John Quincy Adams - Adams' nonpartisan appointments
It throws an interesting, if not strange, light on the politics of the time that one of Adams' chief blunders was simply his fair and high-minded treatment of his political enemies. The era of the "spoils system" did not reward political integrity of the sort that refused to kick men out of office merely because they were performing their jobs ably. The Jacksonians and their Whig successors judged political appointees not so much by the quality of their public performance as by their loyalty to the man or the party in power. Adams had the quaint notion that appointments should go not to the politically friendly but to the worthy.

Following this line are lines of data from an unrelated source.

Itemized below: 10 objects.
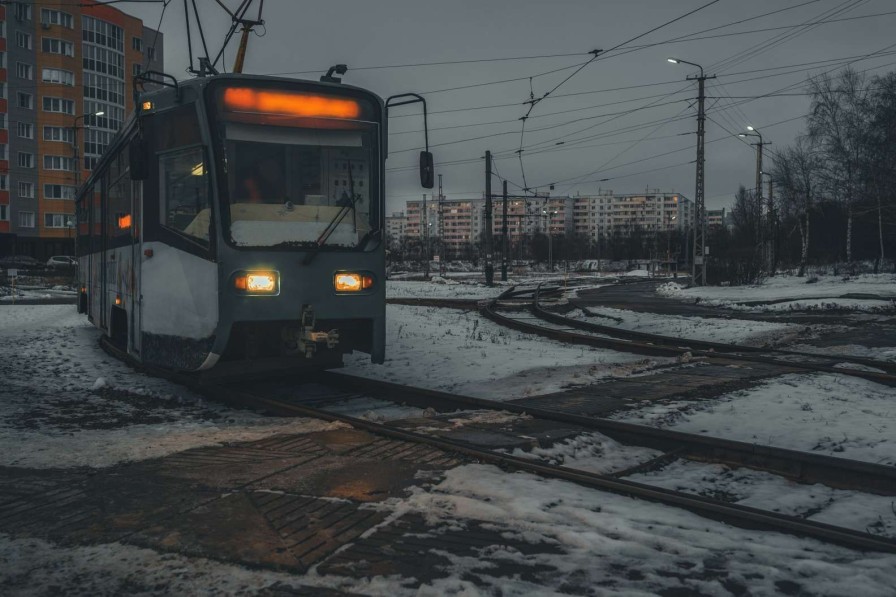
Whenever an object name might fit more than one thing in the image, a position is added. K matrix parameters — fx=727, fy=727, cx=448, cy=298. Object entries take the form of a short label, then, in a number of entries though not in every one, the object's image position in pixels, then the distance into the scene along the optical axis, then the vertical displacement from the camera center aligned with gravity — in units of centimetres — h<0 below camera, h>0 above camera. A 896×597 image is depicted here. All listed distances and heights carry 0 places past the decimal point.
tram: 701 +55
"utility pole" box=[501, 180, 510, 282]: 4047 +142
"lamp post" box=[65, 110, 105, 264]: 6325 +483
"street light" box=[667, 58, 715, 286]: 3031 +351
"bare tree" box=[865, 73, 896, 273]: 3944 +722
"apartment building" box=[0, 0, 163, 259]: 6438 +1529
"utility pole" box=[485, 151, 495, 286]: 3447 +348
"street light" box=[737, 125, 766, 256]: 3797 +499
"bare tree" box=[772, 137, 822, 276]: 4649 +718
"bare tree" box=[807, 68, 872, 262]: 4278 +891
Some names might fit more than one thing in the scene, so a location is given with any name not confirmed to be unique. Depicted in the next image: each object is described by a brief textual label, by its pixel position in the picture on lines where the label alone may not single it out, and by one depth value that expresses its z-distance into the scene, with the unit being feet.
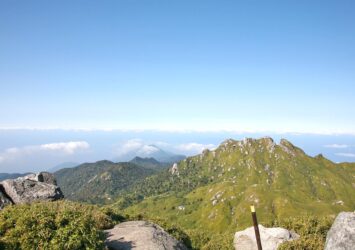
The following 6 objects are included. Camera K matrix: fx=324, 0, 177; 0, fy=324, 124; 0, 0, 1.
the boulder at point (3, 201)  107.54
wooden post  45.12
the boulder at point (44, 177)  155.42
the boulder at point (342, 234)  71.30
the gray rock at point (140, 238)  77.36
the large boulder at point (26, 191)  118.73
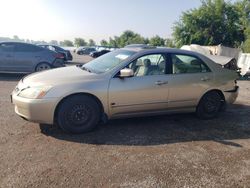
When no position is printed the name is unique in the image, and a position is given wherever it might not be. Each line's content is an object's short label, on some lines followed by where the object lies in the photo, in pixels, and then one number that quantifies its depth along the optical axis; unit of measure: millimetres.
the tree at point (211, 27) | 19109
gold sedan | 3145
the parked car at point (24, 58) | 7328
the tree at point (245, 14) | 18086
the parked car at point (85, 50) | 29863
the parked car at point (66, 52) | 14494
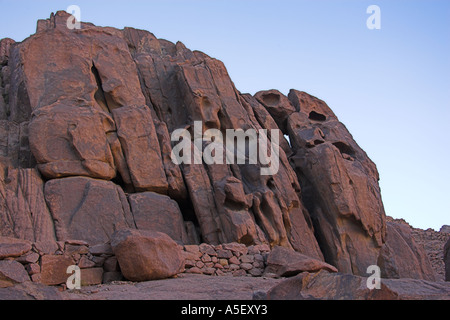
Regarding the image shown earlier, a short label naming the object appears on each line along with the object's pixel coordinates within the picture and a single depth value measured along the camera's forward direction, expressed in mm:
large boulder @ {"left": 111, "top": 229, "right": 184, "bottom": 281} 13414
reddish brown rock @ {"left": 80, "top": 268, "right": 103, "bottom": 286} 13575
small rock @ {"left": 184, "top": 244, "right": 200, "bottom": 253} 15516
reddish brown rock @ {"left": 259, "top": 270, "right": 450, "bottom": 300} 8227
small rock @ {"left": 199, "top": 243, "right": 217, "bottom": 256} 15797
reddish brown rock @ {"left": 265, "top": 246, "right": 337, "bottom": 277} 14828
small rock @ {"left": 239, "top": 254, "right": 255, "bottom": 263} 15977
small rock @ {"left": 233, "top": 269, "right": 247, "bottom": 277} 15516
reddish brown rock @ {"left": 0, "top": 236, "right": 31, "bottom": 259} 12227
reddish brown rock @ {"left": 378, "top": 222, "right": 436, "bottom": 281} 23703
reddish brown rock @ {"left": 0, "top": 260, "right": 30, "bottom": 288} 11547
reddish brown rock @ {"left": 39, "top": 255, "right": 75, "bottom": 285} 12766
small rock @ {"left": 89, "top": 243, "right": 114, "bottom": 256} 14180
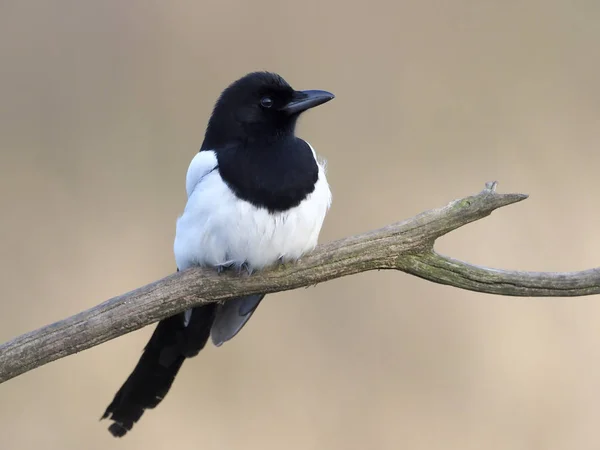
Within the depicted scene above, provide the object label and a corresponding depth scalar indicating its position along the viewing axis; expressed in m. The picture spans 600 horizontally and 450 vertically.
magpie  6.52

At the outset of his administration, Adams said that he was "determined to renominate every person against whom there was no complaint"—no complaint, that is, about his professional performance. And he lived up to his promise, despite being impor-tuned to serve his friends and reproved for overlooking them. He indeed would not—and did not—replace "able and faithful political opponents to provide for [his] own partisans." By Adams' old-fashioned standards, partisan appointments would have been a misuse of his presidential powers. He removed only twelve officeholders during his presidency and did so in each case on the grounds of the incumbent's "gross negligence." Clay and other of Adams' astute supporters bemoaned the president's unwillingness to remove John McLean, the postmaster general, and a host of lesser-known officials, all of them working behind the scenes to undermine the Adams administration. Adams brushed aside all evidence of the political disloyalty of these men as irrelevant: the only thing that mattered was whether they were performing their jobs ably. Of course, as Clay rightly argued, it mattered a great deal to Adams' chances for success in the 1828 presidential election that his administration was in effect filled with traitors to his cause, men working to bring about his downfall.
Adams was not unaware of the force of this argument, but he was too principled to let it affect his appointments policy. He appears to have contemplated his forthcoming political disaster reflectively, fortified by his conviction that the path he had taken was the moral one. Indeed it was and therein lay one of the chief causes of his subsequent undoing. That one of the Jacksonian leaders regaled the Senate with a thundering denunciation of Adams' allegedly partisan appointments policy only provides an example of the indifference of the president's enemies to the facts of the case.